Fraunhofer IAPT has started a research project aimed at making recycled thermoplastics more usable in industrial additive manufacturing. The work focuses on reducing scrap and post-processing by replacing static print processes with adaptive control, digital twins and AI-based data analysis. For manufacturers, the relevance lies in turning variable recycled material into a more predictable production resource.
Recycled polymers can reduce material costs and support more sustainable production, but they also introduce variation that conventional 3D printing processes are poorly equipped to handle. Batch-to-batch differences in flow behavior, moisture content and purity can change the way material is extruded or fused during a build. At the same time, each machine develops its own behavior over time through nozzle wear, contamination and other condition-related effects.
Most printers still operate with static G-code. Once the job starts, the system follows a fixed toolpath and fixed parameter set, regardless of what is happening in the process. That approach becomes more vulnerable when recycled feedstock is used. It also becomes harder to manage when production scales from a single printer to a larger printer farm. Fraunhofer IAPT’s project addresses that gap by moving toward closed-loop printing, where sensor data and AI analysis influence the process while the part is being built.
Closed-loop control for variable materials
The central technical shift in the project is from open-loop operation to closed-loop control. In an open-loop process, the printer executes predefined instructions without responding to changes in material quality or machine behavior. In a closed-loop process, observations from the build are fed back into the control system, allowing parameters to be adjusted in real time.
Fraunhofer IAPT is equipping printers with sensors and computer vision to monitor relevant process signals during production. These include layer height, extrusion width, vibration and extrusion behavior. AI algorithms analyze the data while the build is running and adjust variables such as extrusion rate, speed, temperature or laser power.
For recycled thermoplastics, this is especially important because the material itself is less consistent than virgin feedstock. A small change in moisture content or flow behavior can affect layer formation and dimensional accuracy. The same applies to machine-specific effects, such as a worn nozzle that changes extrusion stability. By compensating for these deviations within a print layer, the system is intended to reduce scrap and limit the need for costly correction after printing.
From static files to process knowledge
A second focus of the project is the use of digital twins and structured data management. In many additive manufacturing workflows, important information remains scattered across separate files, such as STL models, G-code, process logs and inspection data. This makes it difficult to learn systematically from each build, especially when results vary because of recycled material or machine condition.
Fraunhofer IAPT aims to link process data, geometry information, slicing parameters and quality metrics within a digital twin. The goal is not only to react to a deviation during a build, but also to build knowledge that can be used in future jobs. Each print, whether successful or not, becomes part of the training data for the system.
In practice, this could help identify better parameter combinations for specific geometries, material qualities and machine states. A printer would not simply repeat a fixed recipe. It would use accumulated process knowledge to select and adapt settings more effectively. For production teams, that matters because recycled material can only become a realistic industrial option if its variability can be understood, documented and controlled.
Scaling the approach to printer farms
The project is also being developed with larger production environments in mind. A control strategy that works on one printer is useful, but industrial additive manufacturing often depends on consistency across multiple machines. Differences between printers can otherwise lead to unstable output, even when the same material and print file are used.
Fraunhofer IAPT is therefore designing the architecture for printer farms. Edge devices on individual machines handle local monitoring and control, while a central platform collects and aggregates data from all connected systems. This makes it possible to transfer knowledge from one machine to others. If one printer generates useful insight about a particular recycled material, that information can be applied across a wider fleet.

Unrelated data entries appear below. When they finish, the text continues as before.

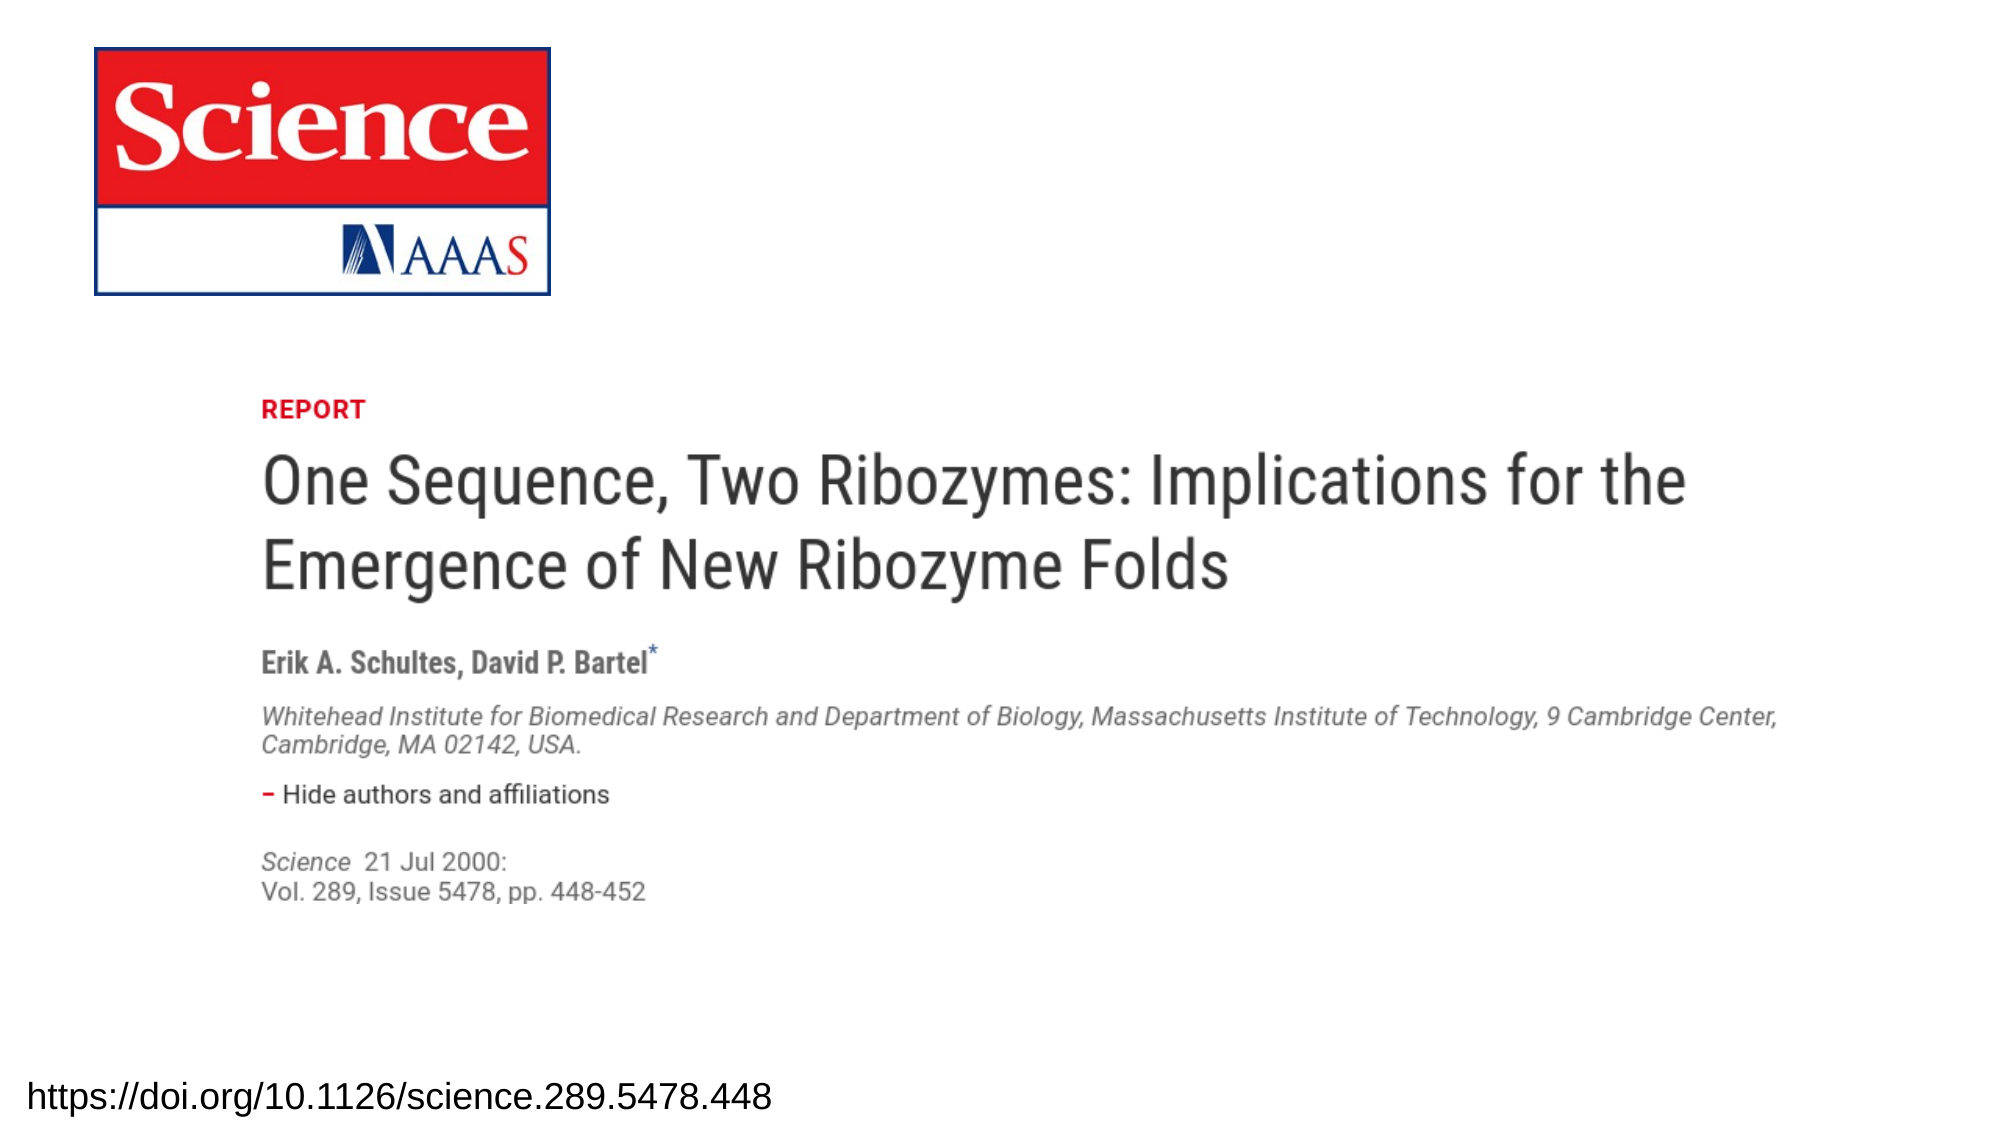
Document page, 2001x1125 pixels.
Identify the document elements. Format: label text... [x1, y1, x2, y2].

text_box https://doi.org/10.1126/science.289.5478.448 [11, 1068, 798, 1125]
picture [260, 389, 1784, 904]
picture [94, 47, 551, 296]
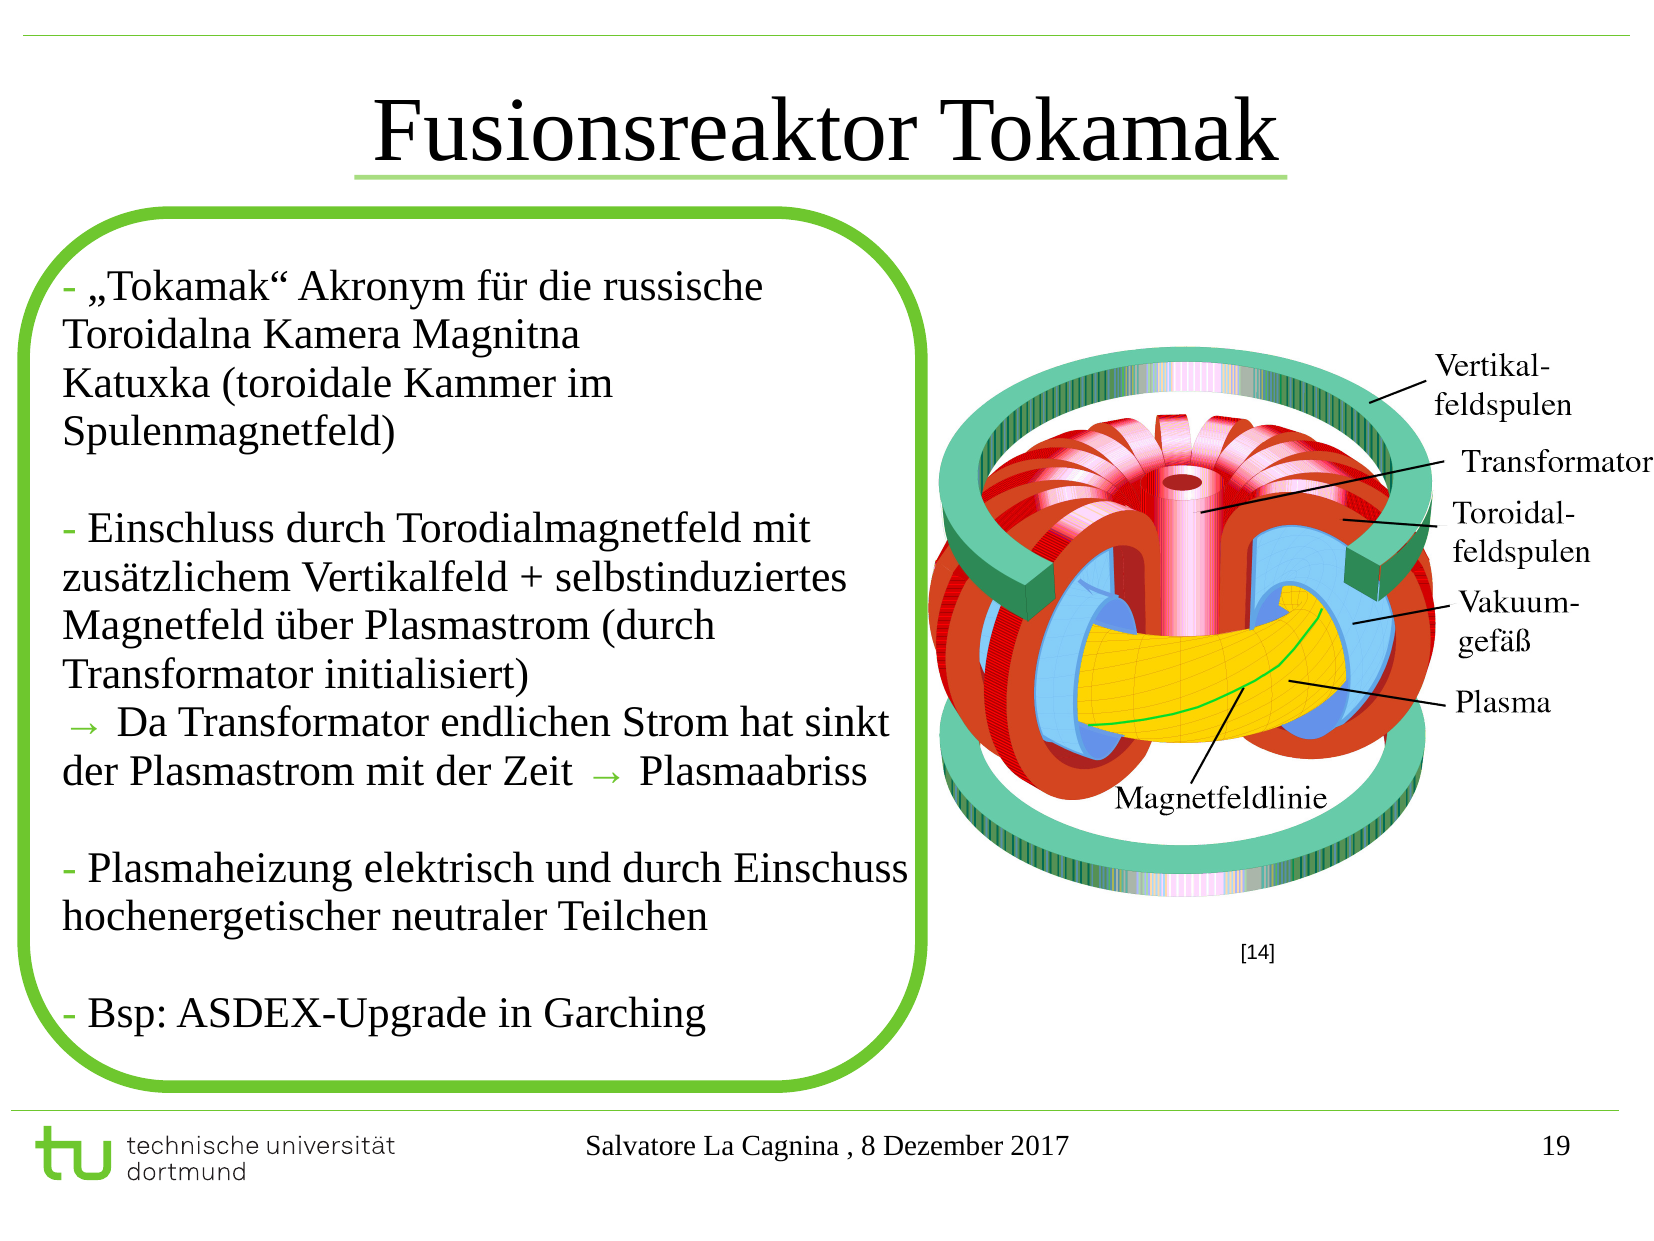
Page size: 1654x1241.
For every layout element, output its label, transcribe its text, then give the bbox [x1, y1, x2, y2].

picture [867, 345, 1654, 898]
chart [35, 1125, 461, 1241]
text_box - „Tokamak“ Akronym für die russische Toroidalna Kamera Magnitna Katuxka (toroidale Kammer im Spulenmagnetfeld) - Einschluss durch Torodialmagnetfeld mit zusätzlichem Vertikalfeld + selbstinduziertes Magnetfeld über Plasmastrom (durch Transformator initialisiert) → Da Transformator endlichen Strom hat sinkt der Plasmastrom mit der Zeit → Plasmaabriss - Plasmaheizung elektrisch und durch Einschuss hochenergetischer neutraler Teilchen - Bsp: ASDEX-Upgrade in Garching [47, 253, 934, 1239]
text_box [23, 279, 47, 1021]
text_box [14] [1157, 933, 1359, 1028]
text_box [68, 212, 877, 253]
title Fusionsreaktor Tokamak [82, 25, 1571, 233]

This fleet-level approach is important for profitability. As the number of printers grows, static processes can amplify variation instead of controlling it. Centralized learning combined with local real-time control offers a way to improve stability without treating each machine as an isolated unit. It also supports continuous optimization across the production environment, rather than only at the level of individual builds.
Reducing uncertainty in recycled AM
The project addresses a practical barrier that has limited the use of recycled materials in additive manufacturing. According to Fraunhofer IAPT, recycling in AM is not mainly constrained by material availability, but by process uncertainty. Variable feedstock, machine wear and fixed print instructions create a combination that can lead to scrap, dimensional deviations and higher post-processing effort.
Dr. Matthias Brück, Head of the Virtualization Department at Fraunhofer IAPT, describes adaptive, data-driven control as a way to turn these uncertainties into manageable variables. That framing is relevant for manufacturers considering recycled polymers, because sustainability targets alone are not enough to justify production risk. The process must also be economically viable and sufficiently predictable for industrial use.
By combining real-time monitoring, AI-based parameter adjustment, digital twins and structured data management, the project aims to make recycled raw materials a more stable part of the AM chain. If successful, the approach could give companies a clearer route to using recycled thermoplastics in production, from single-machine applications to larger printer farms where repeatability, traceability and cost control are decisive.